While working as a police officer, I fell in love with a fellow officer named David. During the time that we dated, I knew he often didn’t feel well. In hindsight, I can say he did a really good job of hiding just how bad he often felt—until one day when he suffered a severe stomach swell after we were married. That was the day he realized he couldn’t hide his HAE from me anymore. I found him, this strong, grown man, lying on the bathroom floor, crying. He was doubled over in excruciating pain. I remember wanting to make all the pain he was experiencing go away, but David wanted me to go away. He didn’t want me to see him like that. I experienced a range of different emotions that day. I felt:
- Helpless, because all I could do was cry. This was my first exposure to his swelling episodes, and it was very traumatic for me to observe.
- Scared, because back then, there were very few treatment options, and I didn’t yet know what a lifetime with HAE would be like; the disease is so unpredictable
- Relieved, because at least there was an explanation as to why my husband often didn’t feel well
- Angry, because he hadn’t told me about his HAE sooner, and because there is no cure for the disease. I didn’t feel that my husband deserved to have HAE. I remember thinking, My husband is a good man; he is a police officer and helps people. Why does he have to have HAE?

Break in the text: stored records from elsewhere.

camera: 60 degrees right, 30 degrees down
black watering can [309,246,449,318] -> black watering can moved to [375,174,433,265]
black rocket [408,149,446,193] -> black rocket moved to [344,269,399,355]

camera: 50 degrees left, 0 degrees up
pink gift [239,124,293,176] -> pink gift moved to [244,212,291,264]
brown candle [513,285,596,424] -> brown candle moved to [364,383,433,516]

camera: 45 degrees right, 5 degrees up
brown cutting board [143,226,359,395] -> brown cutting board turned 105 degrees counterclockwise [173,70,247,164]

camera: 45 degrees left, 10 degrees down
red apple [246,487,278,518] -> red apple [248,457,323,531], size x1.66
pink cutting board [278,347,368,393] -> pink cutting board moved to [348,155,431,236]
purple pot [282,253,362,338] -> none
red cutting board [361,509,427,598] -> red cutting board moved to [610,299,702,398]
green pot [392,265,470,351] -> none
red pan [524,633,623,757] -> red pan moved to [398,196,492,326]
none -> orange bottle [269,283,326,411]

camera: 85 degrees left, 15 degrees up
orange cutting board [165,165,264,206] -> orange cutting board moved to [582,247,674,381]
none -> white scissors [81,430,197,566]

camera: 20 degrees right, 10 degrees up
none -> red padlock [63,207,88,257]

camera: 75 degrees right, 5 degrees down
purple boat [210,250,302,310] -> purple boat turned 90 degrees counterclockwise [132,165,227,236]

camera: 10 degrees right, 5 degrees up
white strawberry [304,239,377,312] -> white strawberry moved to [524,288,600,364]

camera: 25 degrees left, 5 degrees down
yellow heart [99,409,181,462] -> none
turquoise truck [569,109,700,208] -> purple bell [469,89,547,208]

After some time of feeling sorry for myself and David, I focused on figuring out how we could make the best of the hand we were dealt. I did some research, so that I could better understand HAE and possible triggers. And by working with David’s doctor, David now uses FIRAZYR® (icatibant injection), a medicine to treat acute hereditary angioedema (HAE) attacks in adults 18 years of age and older. Everyone’s different, but FIRAZYR has worked for David. I’m relieved that we have a treatment plan in place to reduce the symptoms of his acute HAE attacks.
Over time, David and I have become determined to view having HAE as something we can handle together. Our lives may not be perfect, but whose is?